In an interview with Italy’s Il Sole 24 Ore over the weekend, Draghi said his years in office so far have “certainly have been eventful and marked by profound changes to the structure of monetary policy.” He also called the euro area’s situation over that period “extraordinary.”

Draghi’s overriding concern so far has been to protect the 19-nation bloc from a Japan-style protracted period of stagnating or falling prices and declining growth potential.

Yet despite record-low interest rates, long-term loans to banks and a 1.1 trillion-euro ($1.2 trillion) asset-purchase plan, he hasn’t succeeded in returning inflation to the goal. Now, faced with a fragile recovery at risk from weaker global trade, a euro that may be too strong for the economy and the risk of a slump in energy prices, he’s holding out the prospect of another round of monetary easing in December.

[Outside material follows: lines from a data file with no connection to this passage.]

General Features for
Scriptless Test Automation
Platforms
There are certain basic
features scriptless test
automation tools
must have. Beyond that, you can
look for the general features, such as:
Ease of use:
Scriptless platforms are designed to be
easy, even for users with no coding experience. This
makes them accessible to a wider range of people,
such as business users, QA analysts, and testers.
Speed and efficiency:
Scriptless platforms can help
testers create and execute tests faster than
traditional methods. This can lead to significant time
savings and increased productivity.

That’s when new forecasts will show whether the inflation goal is receding still further. The ECB predicted in September that euro-area inflation would accelerate to 1.7 percent in 2017. The rate was zero in October.

Deflationary Risks

“He should have been more outspoken about the deflationary risk; he downplayed this possibility for too long,” said Guntram Wolff, director of the Brussels-based Bruegel research group. “Communication is an important part of what a central banker has to do.”

Draghi proved to be a master of signaling to financial markets when bond yields spiraled during the sovereign-debt crisis and threatened to rip the euro area apart. His pledge in July 2012 to do “whatever it takes” to keep the single currency together will probably enter history books as “the three most successful words in central-banking history,” according to International Monetary Fund Managing Director Christine Lagarde.

“When it’s an overt crisis and decisions need to be made quickly, and when the political situation is extremely fraught, there are a only a few people who have the skills and the courage to navigate those waters,” said Adam Posen, president of the Peterson Institute for International Economics in Washington and a former Bank of England policy maker. “It’s a good thing and to his credit that the drama is reduced.”

Greek Crisis

One risk ahead is Greece. After the biggest debt restructuring in history in 2012 only provided short relief, the country won a third bailout package in August and is inching toward a lasting future in the monetary union. Yet the crisis could flare up again amid tight deadlines on spending cuts, pension and tax changes and negotiations on a long-term debt strategy.

Winning German Chancellor Angela Merkel’s support for his policies to protect the euro and stabilize the economy hasn’t shielded Draghi from skepticism and hostility toward his actions in the region’s largest and most populous economy.

“Draghi and his work must be questioned,” said Hans Michelbach, a Merkel ally from the Christian Social Union and a senior member of the German Parliament’s finance committee. “Through his loose monetary policy, his flooding of the markets and his many bond purchases in particular, he has of course caused a considerable loss of confidence.”

Draghi argues that at least part of his activist approach is rooted in member states’ failure to do their part. With a remit that has grown to include banking supervision, and with few visible options left to deliver on his mandate, he’s now calling on governments to deliver structural reforms.

“Other central bankers may resist pressures by hiding behind dogmas,” said former Italian Prime Minister Mario Monti. “Mario Draghi does not need to do so, thus he keeps his powder dry and uses it when some departure from dogma is required by the situation.”